A confidence interval is an interval for a parameter of a statistical model. A hypothesis that states that the parameter has a certain value can be rejected if the value is not in the confidence interval. If the value is in the confidence interval the hypothesis cannot be rejected. In this sense a confidence interval is an in terval of acceptable hypotheses. Using 93 % confidence intervals means that 93 % of the times a confidence interval is calculated it will contain the true value of the parameter. Usually one uses confidence one levels of 90 %, 95 %, or 99 % and each discipline has (or should have) its own standards.
My suspicion is that the use of a 93 % confidence interval is an adaptation to data rather than a predetermined standard. If my suspicion is right it means that the standard of what is considered as acceptable has been changed in order to reach a certain conclusion that the scientist prefer.
The confidence interval (also called margin of error) is the plus-or-minus figure usually reported in newspaper or television opinion poll results. For example, if you use a confidence interval of 4 and 47% percent of your sample picks an answer you can be "sure" that if you had asked the question of the entire relevant population between 43% (47-4) and 51% (47+4) would have picked that answer.
The confidence level tells you how sure you can be. It is expressed as a percentage and represents how often the true percentage of the population who would pick an answer lies within the confidence interval. The 95% confidence level means you can be 95% certain; the 99% confidence level means you can be 99% certain. Most researchers use the 95% confidence level.
For more info see please http://www.surveysystem.com/sscalc.htm
Without knowing details I would assume that 95% or 99% CI would have resulted in much lower numbers, thus undermining the case for assuming a relationship between A and B.
A confidence interval is an interval for a parameter of a statistical model. A hypothesis that states that the parameter has a certain value can be rejected if the value is not in the confidence interval. If the value is in the confidence interval the hypothesis cannot be rejected. In this sense a confidence interval is an in terval of acceptable hypotheses. Using 93 % confidence intervals means that 93 % of the times a confidence interval is calculated it will contain the true value of the parameter. Usually one uses confidence one levels of 90 %, 95 %, or 99 % and each discipline has (or should have) its own standards.
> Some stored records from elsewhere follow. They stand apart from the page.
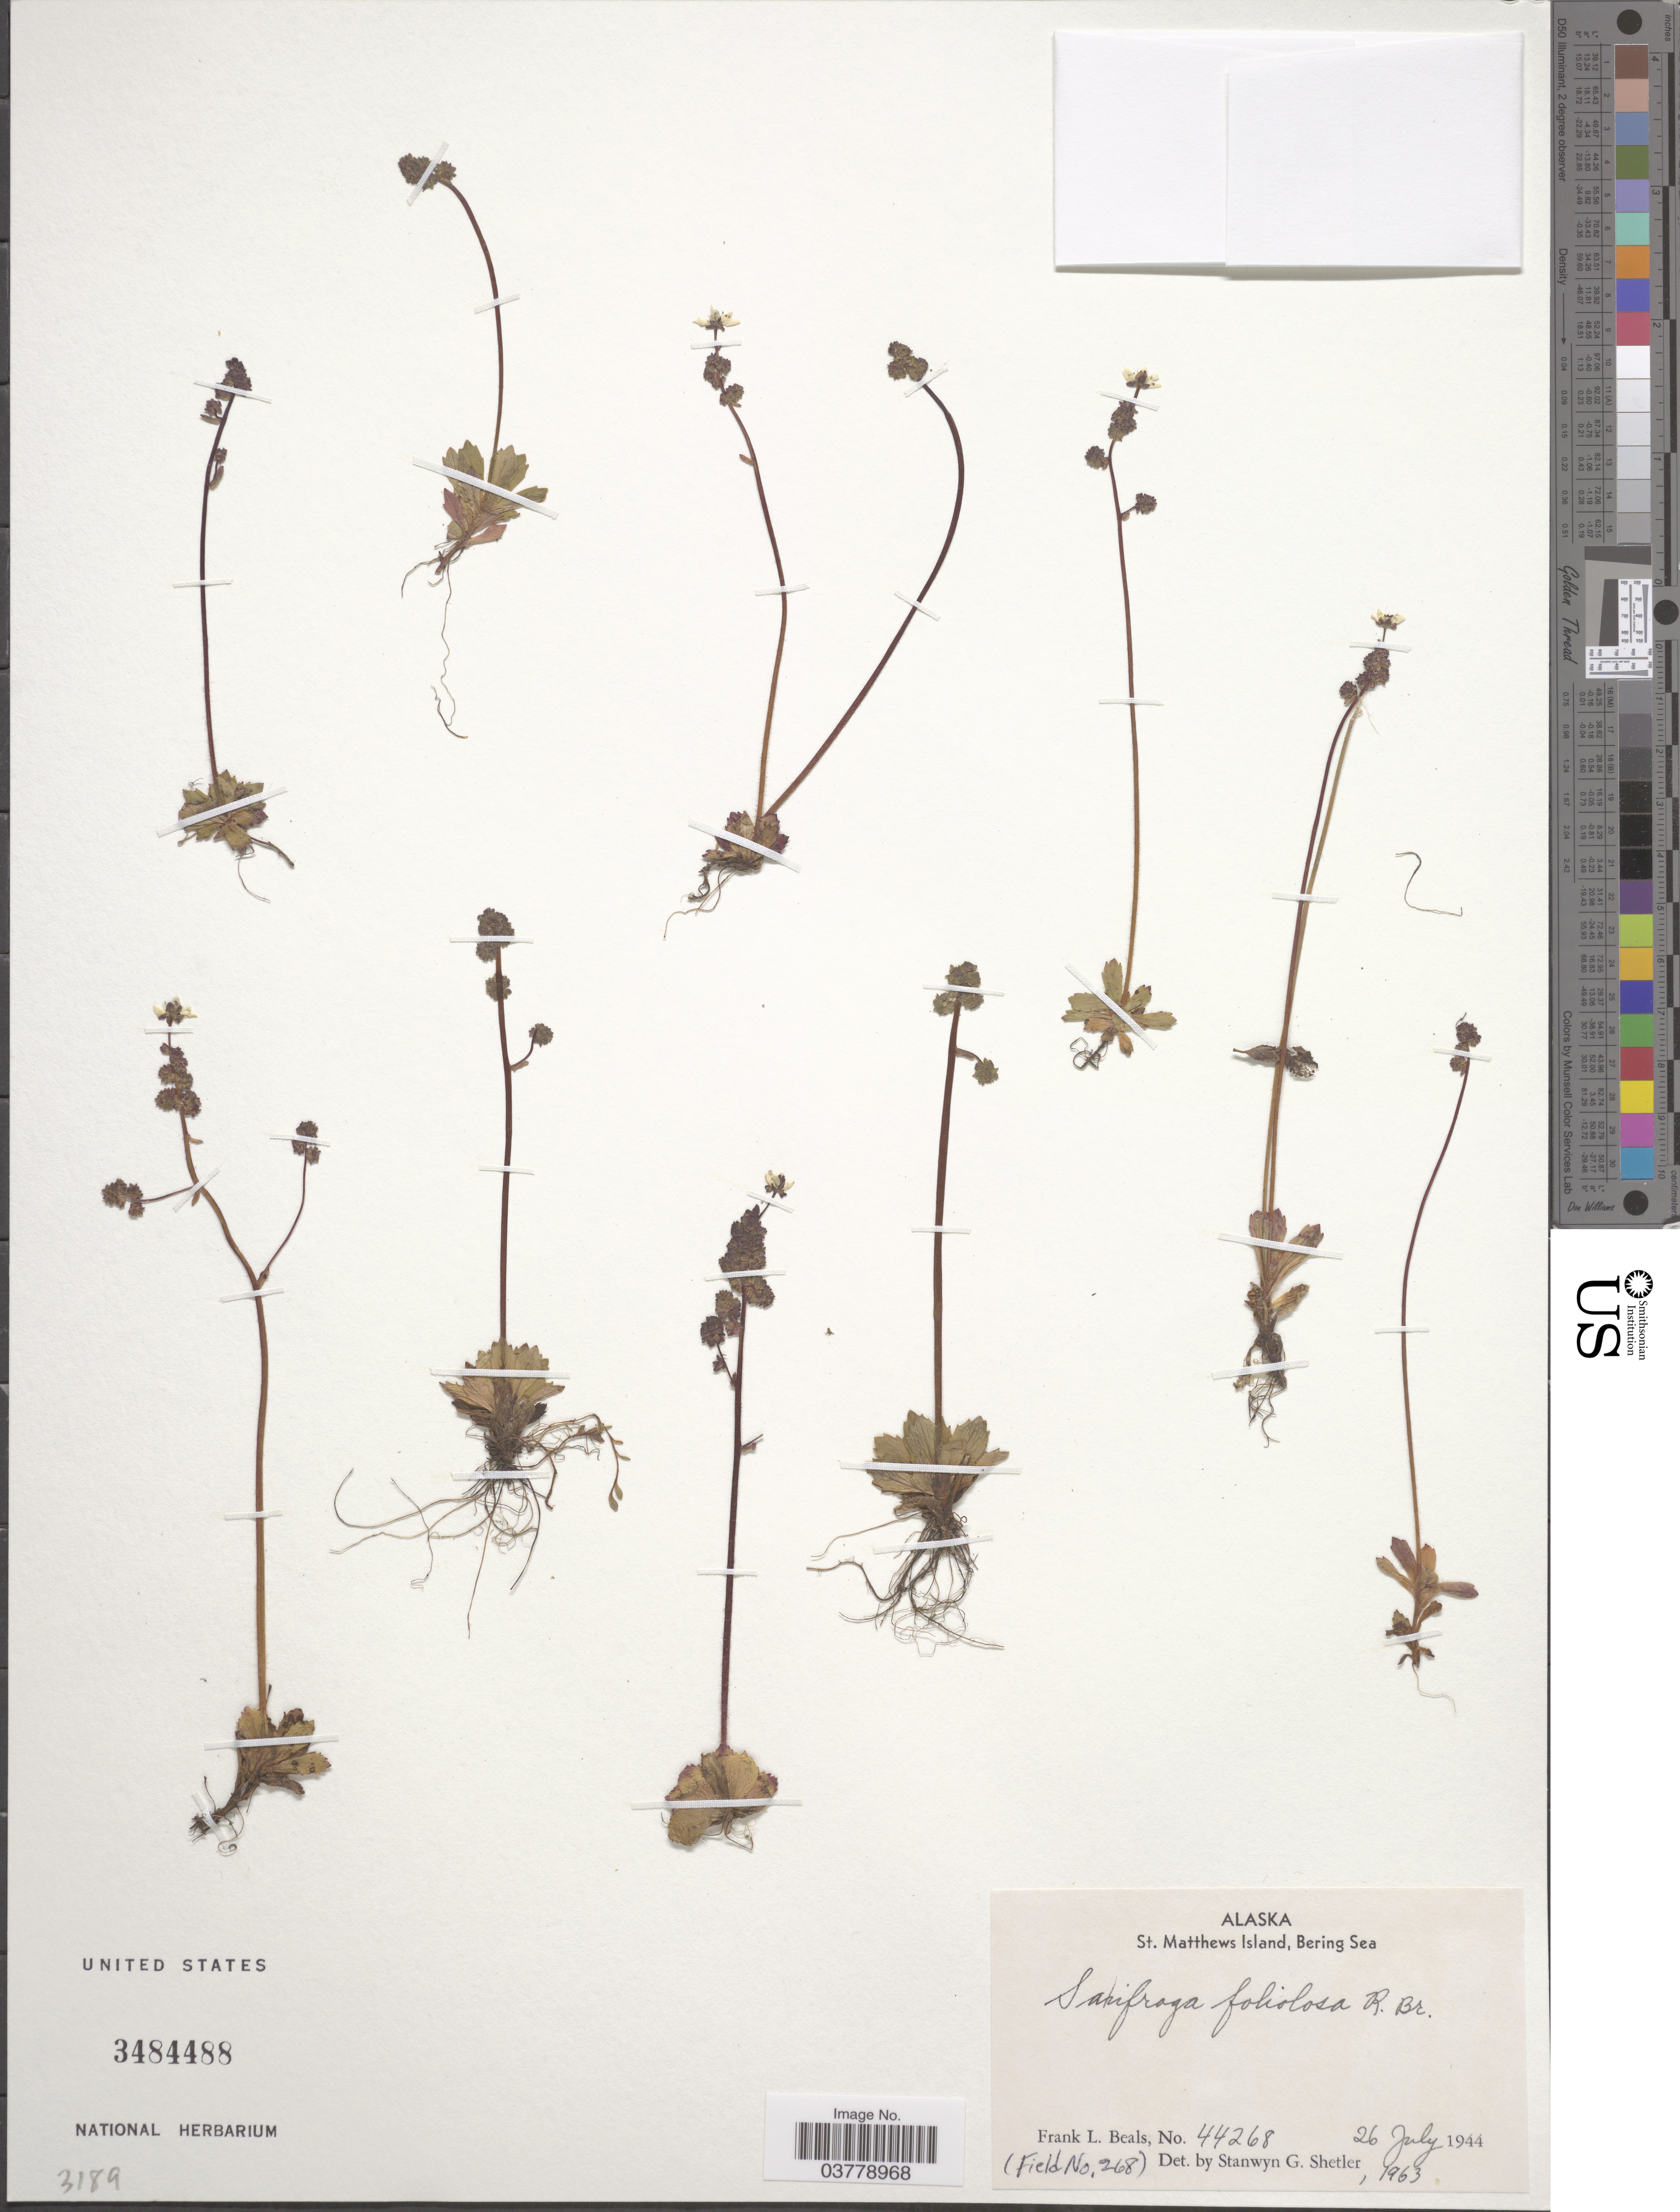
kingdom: Plantae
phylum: Tracheophyta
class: Magnoliopsida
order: Saxifragales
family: Saxifragaceae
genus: Micranthes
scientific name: Micranthes foliolosa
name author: (R. Br.) Gornall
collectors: F. Beals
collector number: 44268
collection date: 1944-07-26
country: United States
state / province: Alaska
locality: St. Matthews Island, Bering Sea.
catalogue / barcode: US 3484488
My suspicion is that the use of a 93 % confidence interval is an adaptation to data rather than a predetermined standard. If my suspicion is right it means that the standard of what is considered as acceptable has been changed in order to reach a certain conclusion that the scientist prefer.
It may be that the researcher wanted to have the observed value of the statistic IN the confidence interval.
AND, the length of the confidence interval reflects precision of the estimate. To choose a smaller confidence level is accompanied by shorter intervals reflecting larger precision.
Thus, to choose the smallest level of confidence that still contains the observed value of the statistic leads to a better precision of the estimation related to this interval.
Methodologically however, it is required to select the level of confidence BEFORE the data are collected.
Without details no final interpretation can be stated. Let me point, however, at the possibilty, that "93% confidence" is meant as equivalent of "p-level equals 7%". Obviously it this case the formulation should be also much more precise.
As p-levels are a bit difficult to understand - at least if one knows already that tthey do not provide a probability for the hypothesis tested - there might come up a new trend to report the results with the smallest possible confidence interval (if an interval can be constructed) and report its confidence level.
@Manfred Borovcnik I guess that what you call "the observed value" is the same as the maximum likelihood estimate of the unknown parameter. If so the "observed value" is always in the confidence interval. The question is whether a value of the parameter corresponding to a nul-hypothesis is in the interval. For any nul-hypothesis one can select a confidence level such that the nul-hypothesis is accepted. A 93% confidence level correspond to significance level of 7 %. As mentioned by Joachim Domstra the notion of p-value and significance level may have been mixed up. As you point out significance level has to be selected before data are collected.